His third pass of the day, a well-thrown 25-yarder over the middle, was dropped by tight end Ben Bartholomew.
His fourth pass of the day was a throwaway because the line couldn't protect him.
After completing a 20-yard toss to freshman Marsalis Teague and an 18-yard touchdown strike to tight end Jeff Cottam, Stephens finished the first half 2 of 5 for 38 yards. He easily could've been 4 of 5 for 71 yards.
The second half was more of the same. A drop by freshman tailback David Oku cost Stephens a 10-yard completion. Bartholomew bobbled a short toss near the East sidelines, costing another 2 or 3 yards. A throw over the middle was mishandled by freshman wideout Nu'Keese Richardson, costing another 12 yards or so.
If the four dropped balls had been caught, Nick Stephens' stat line could've been 15 of 22 for 171 yards, instead of 11 of 22 for 121 yards. Being the team player that he is, though, he wasn't complaining.
"I'm not worried about my stats," he said. "I'm more worried about guys making plays and us scoring points. Obviously, that hurts the offense more than it hurts me. We'll get that right. We had an off day in a bunch of different areas. That happens every now and then but we'll try to make it happen the least amount possible."
Primarily going against the No. 2 defense, Stephens wound up directing two of Saturday's three touchdown drives. He capped the first with the 18-yard pass to Cottam and closed the second with a swing pass to walk-on fullback Sam Edgmon, who went 20 yards to score.
"We did move the ball and put some points on the board," Stephens conceded, "but to be a great offensive team you've got to do that consistently, and we didn't do that today."

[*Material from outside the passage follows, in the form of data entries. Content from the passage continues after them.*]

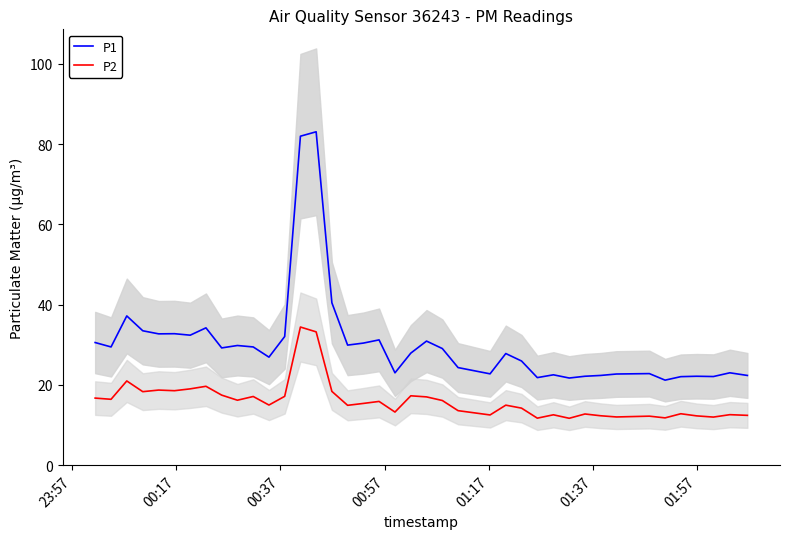

True or false: P2 and P1 cross at least once.

False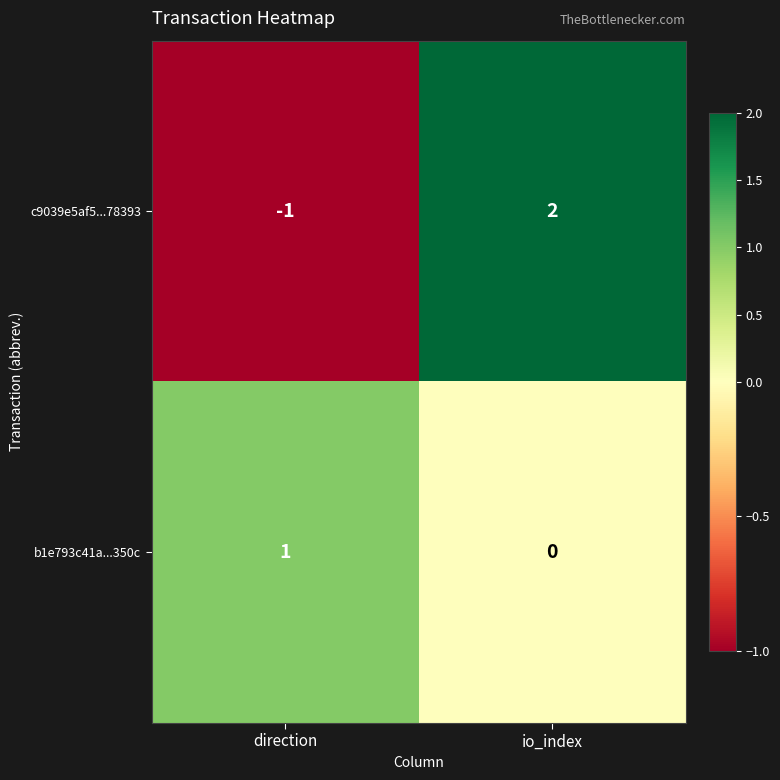

What is the difference between the maximum and minimum values in the c9039e5af5...78393 series?

3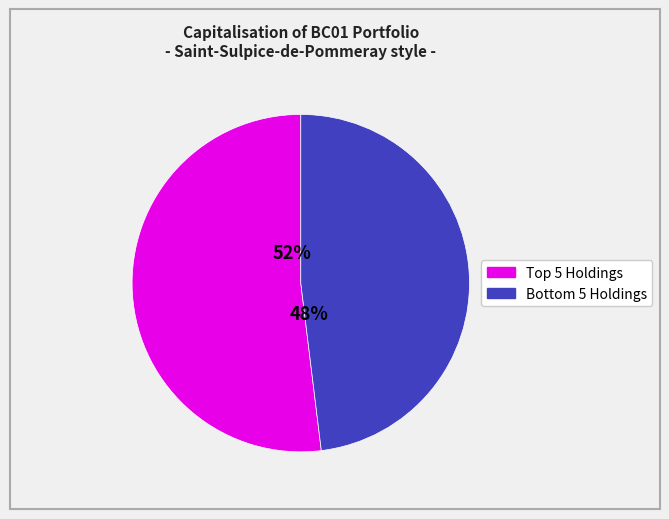

Is there a majority slice in this chart?

Yes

Stephens was generally decisive on Saturday but did have one noticeable brain lock. He held the ball much too long on one pass play, finally being sacked for a nine-yard loss by defensive end Chris Donald.
"I took that one sack, which I thought was my worst play of the day," Stephens conceded. "I knew the defense was going to cover that; I should've checked it down immediately (to secondary receivers) but I didn't do it. I bounced back from it and had a pretty decent day, though, so I'm happy with that."
In addition to the stress of trying to unseat No. 1 quarterback Jonathan Crompton, Stephens faces additional pressure every time he takes a snap in practice: Rather than watch from the sidelines, head coach Lane Kiffin positions himself just a few yards behind the quarterback. That could be unsettling to some but Stephens says it's no big deal.
"I think it's more that he (Kiffin) likes being in the middle of everything," the strong-armed Texan said. "He knows he can't do it in the game, so he likes being out there where he can take control, put in extra things if he wants to. It's not a bad thing."
Not as bad as having four of your passes dropped in one scrimmage, for sure.